JDK-8080248 : Coding regression in HKSCS charsets
  • Type: Bug
  • Component: core-libs
  • Sub-Component: java.nio.charsets
  • Priority: P2
  • Status: Closed
  • Resolution: Fixed
  • OS: generic
  • CPU: generic
  • Submitted: 2015-05-13
  • Updated: 2015-09-29
  • Resolved: 2015-05-21
The Version table provides details related to the release that this issue/RFE will be addressed.

Unresolved : Release in which this issue/RFE will be addressed.
Resolved: Release in which this issue/RFE has been resolved.
Fixed : Release in which this issue/RFE has been fixed.
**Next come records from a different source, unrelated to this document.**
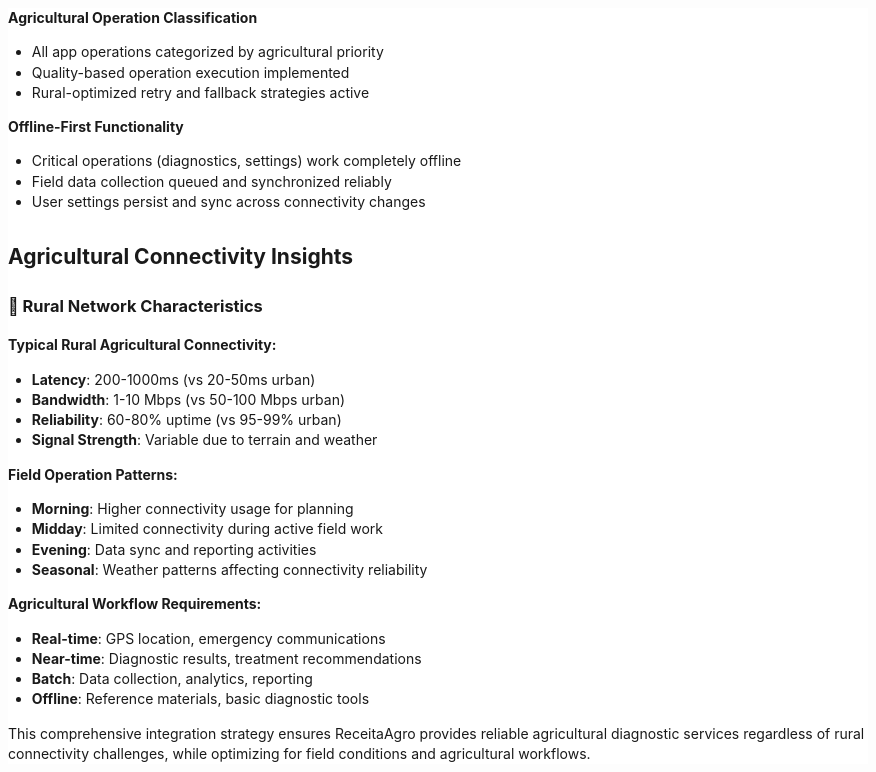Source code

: **Agricultural Operation Classification**
- All app operations categorized by agricultural priority
- Quality-based operation execution implemented
- Rural-optimized retry and fallback strategies active

**Offline-First Functionality**
- Critical operations (diagnostics, settings) work completely offline
- Field data collection queued and synchronized reliably
- User settings persist and sync across connectivity changes

## Agricultural Connectivity Insights

### 🌾 Rural Network Characteristics

**Typical Rural Agricultural Connectivity:**
- **Latency**: 200-1000ms (vs 20-50ms urban)
- **Bandwidth**: 1-10 Mbps (vs 50-100 Mbps urban)
- **Reliability**: 60-80% uptime (vs 95-99% urban)
- **Signal Strength**: Variable due to terrain and weather

**Field Operation Patterns:**
- **Morning**: Higher connectivity usage for planning
- **Midday**: Limited connectivity during active field work
- **Evening**: Data sync and reporting activities
- **Seasonal**: Weather patterns affecting connectivity reliability

**Agricultural Workflow Requirements:**
- **Real-time**: GPS location, emergency communications
- **Near-time**: Diagnostic results, treatment recommendations
- **Batch**: Data collection, analytics, reporting
- **Offline**: Reference materials, basic diagnostic tools

This comprehensive integration strategy ensures ReceitaAgro provides reliable agricultural diagnostic services regardless of rural connectivity challenges, while optimizing for field conditions and agricultural workflows.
The release containing this fix may be available for download as an Early Access Release or a General Availability Release.
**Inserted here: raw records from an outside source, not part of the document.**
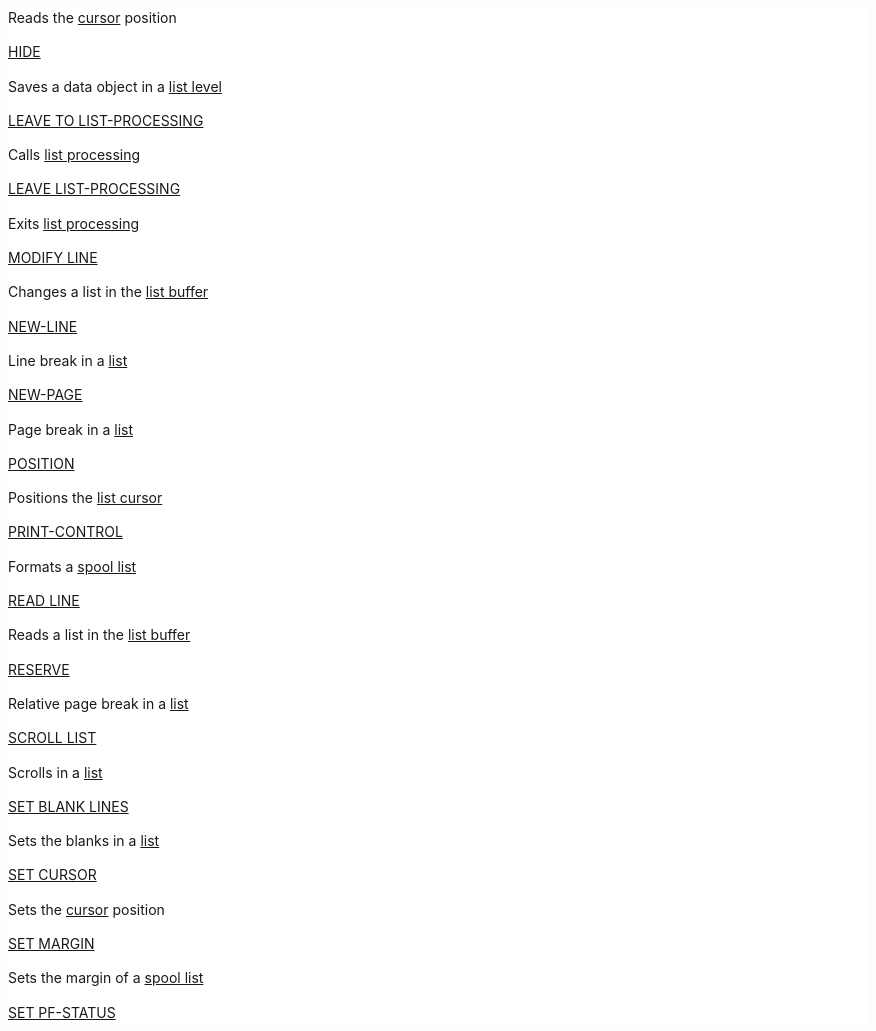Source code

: Reads the [cursor](javascript:call_link\('abencursor_glosry.htm'\) "Glossary Entry") position

[HIDE](javascript:call_link\('abaphide.htm'\))

Saves a data object in a [list level](javascript:call_link\('abenlist_level_glosry.htm'\) "Glossary Entry")

[LEAVE TO LIST-PROCESSING](javascript:call_link\('abapleave_to_list-processing.htm'\))

Calls [list processing](javascript:call_link\('abenlist_processing_glosry.htm'\) "Glossary Entry")

[LEAVE LIST-PROCESSING](javascript:call_link\('abapleave_list-processing.htm'\))

Exits [list processing](javascript:call_link\('abenlist_processing_glosry.htm'\) "Glossary Entry")

[MODIFY LINE](javascript:call_link\('abapmodify_line.htm'\))

Changes a list in the [list buffer](javascript:call_link\('abenlist_buffer_glosry.htm'\) "Glossary Entry")

[NEW-LINE](javascript:call_link\('abapnew-line.htm'\))

Line break in a [list](javascript:call_link\('abenclassic_list_glosry.htm'\) "Glossary Entry")

[NEW-PAGE](javascript:call_link\('abapnew-page.htm'\))

Page break in a [list](javascript:call_link\('abenclassic_list_glosry.htm'\) "Glossary Entry")

[POSITION](javascript:call_link\('abapposition.htm'\))

Positions the [list cursor](javascript:call_link\('abenlist_cursor_glosry.htm'\) "Glossary Entry")

[PRINT-CONTROL](javascript:call_link\('abapprint-control.htm'\))

Formats a [spool list](javascript:call_link\('abenspool_list_glosry.htm'\) "Glossary Entry")

[READ LINE](javascript:call_link\('abapread_line.htm'\))

Reads a list in the [list buffer](javascript:call_link\('abenlist_buffer_glosry.htm'\) "Glossary Entry")

[RESERVE](javascript:call_link\('abapreserve.htm'\))

Relative page break in a [list](javascript:call_link\('abenclassic_list_glosry.htm'\) "Glossary Entry")

[SCROLL LIST](javascript:call_link\('abapscroll.htm'\))

Scrolls in a [list](javascript:call_link\('abenclassic_list_glosry.htm'\) "Glossary Entry")

[SET BLANK LINES](javascript:call_link\('abapset_blank_lines.htm'\))

Sets the blanks in a [list](javascript:call_link\('abenclassic_list_glosry.htm'\) "Glossary Entry")

[SET CURSOR](javascript:call_link\('abapset_cursor_list.htm'\))

Sets the [cursor](javascript:call_link\('abencursor_glosry.htm'\) "Glossary Entry") position

[SET MARGIN](javascript:call_link\('abapset_margin.htm'\))

Sets the margin of a [spool list](javascript:call_link\('abenspool_list_glosry.htm'\) "Glossary Entry")

[SET PF-STATUS](javascript:call_link\('abapset_pf-status_list.htm'\))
To download the current JDK release, click here.
JDK 8 JDK 9
8u60Fixed 9 b66Fixed
Description
At Google we noticed a change in behavior for the HKSCS charset family between jdk7 and jdk8.  It looks like a bug in the jdk8 implementations.

Recipe:
-----
public class HKSCS {
    public static void main(String[] args) throws Throwable {
        StringBuilder sb = new StringBuilder();
        sb.append((char) (Character.MIN_HIGH_SURROGATE + 67));
        sb.append((char) (Character.MIN_LOW_SURROGATE + 67));
        sb.append('a');
        byte[] xs = sb.toString().getBytes("Big5-HKSCS");
        for (byte x : xs) {
            System.out.printf("%02x ", x & 0xff);
        }
        System.out.println();
    }
}
---
Produces:
8a a6 61 
in jdk7 and
8a a6 
in jdk8, which seems wrong.